Nevertheless, the highlight of the Clementinum library is its extensive collection of books. It is composed of more than 20,000 volumes, among which are works of great historical importance. Among them, some stand out that were brought by Emperor José II himself to gather in it all the important books from the different libraries of the country.

It is important to mention that the library is specialized in theological literature. In fact, in 1777 it was declared by Maria Teresa I of Austria herself as a University and Public Library. Finally, in 1781 it was declared a National Library, which is how it is currently known.

Visiting the library of the Clementinum

As soon as we enter, we will walk through the main lobby of the complex until we reach the library. There we will find ourselves before a wide space full of shelves and racks Baroque style with books, historical relics and impressive frescoes.

What impresses the most is his attention to detail. Everything, from the floor to the walls and ceilings, is decorated, as well as the shelves that support hundreds of perfectly ordered volumes. Here are some of the oldest books in Europe, including pieces from the 11th century.

During the visit we will be able to see a copy of the Vysehrad Codex, considered one of the most valuable Bohemian manuscripts. This is so important that it has become the national cultural monument of the Czech Republic.

Next, down the aisle we’ll find not just books but more than a dozen handcrafted world globes. This collection of globes is worthy of admiration, since both the materials and the dedication of their creators make them true works of art. Next to them are some astronomical clocks designed by the Jesuits.

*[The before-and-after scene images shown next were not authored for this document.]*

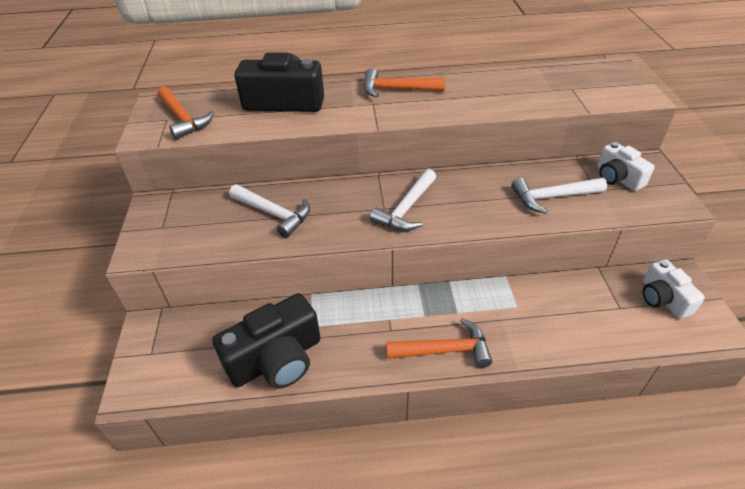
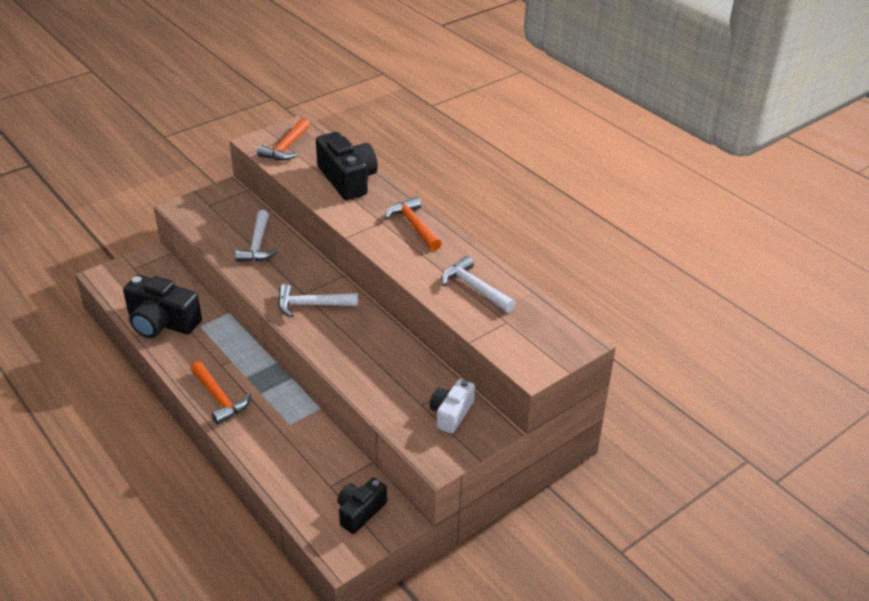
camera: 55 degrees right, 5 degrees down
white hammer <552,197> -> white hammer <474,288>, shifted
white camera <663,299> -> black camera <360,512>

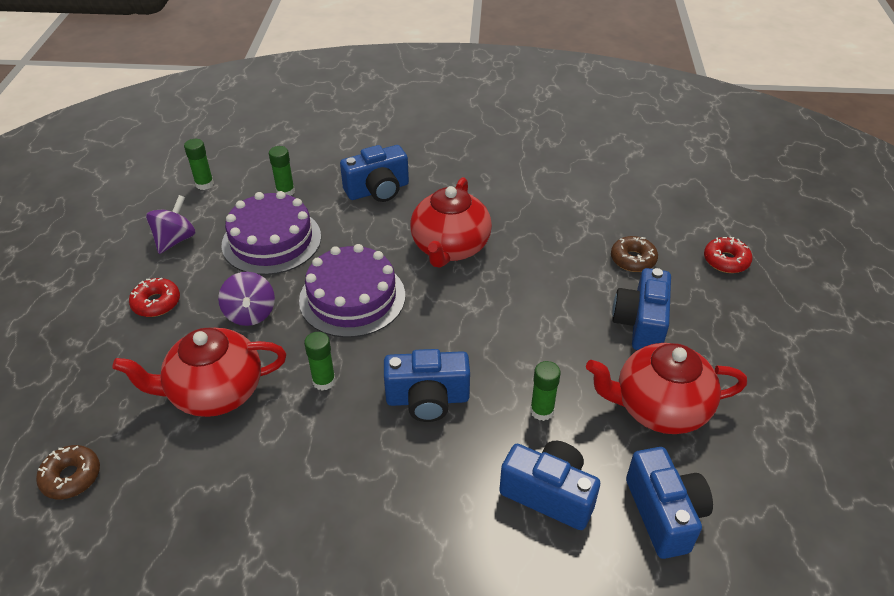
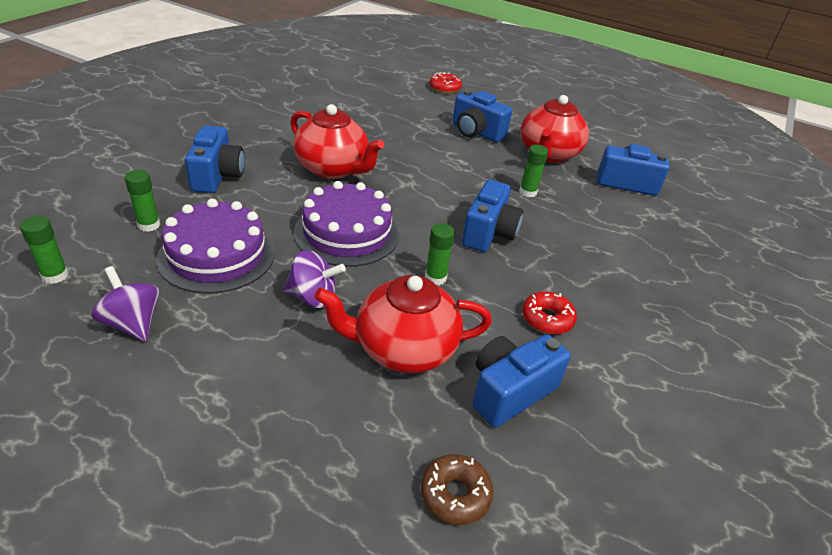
camera: 70 degrees left, 5 degrees down
brown donut <633,259> -> none
red donut <156,303> -> red donut <547,319>, shifted
blue camera <549,494> -> blue camera <510,391>, shifted
red teapot <215,392> -> red teapot <403,349>, 75 degrees clockwise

To enjoy to the fullest and not miss a detail of each corner and object of the library, It is advisable to opt for a guided tour. This, lasting no more than an hour, helps to better appreciate the entire complex and discover every detail of the library, from the value of its architectural pieces to the history that books and walls keep.

Useful information and other places of interest

Getting to the Clementinum is relatively easy. The venue is located next to the Old Town Squarenear the bank of the Vltava River.

The price of admission is around 10 euros per person, but it includes not only the visit to the library, but also the entire complex. Here we can walk through the famous Hall of Mirrorswhere in addition to its exquisite decoration there is an organ that dates back to the 18th century and was played by Mozart himself.

Also included in the visit is the possibility of climbing its astronomical towers. These, which now serve as viewpoints for tourists and onlookers, offer one of the most characteristic views of the city of Prague. In them, also during the 18th century, well-known scientists such as Josef Stepling consulted the sky and wrote down their astronomical discoveries.

Also, if we have time, we can walk through what is known as the Meridians Room. In it there are two large quadrants that were used for the measurement and monitoring of celestial bodies. Also on display within the room are some of the original instruments used by scientists of the time.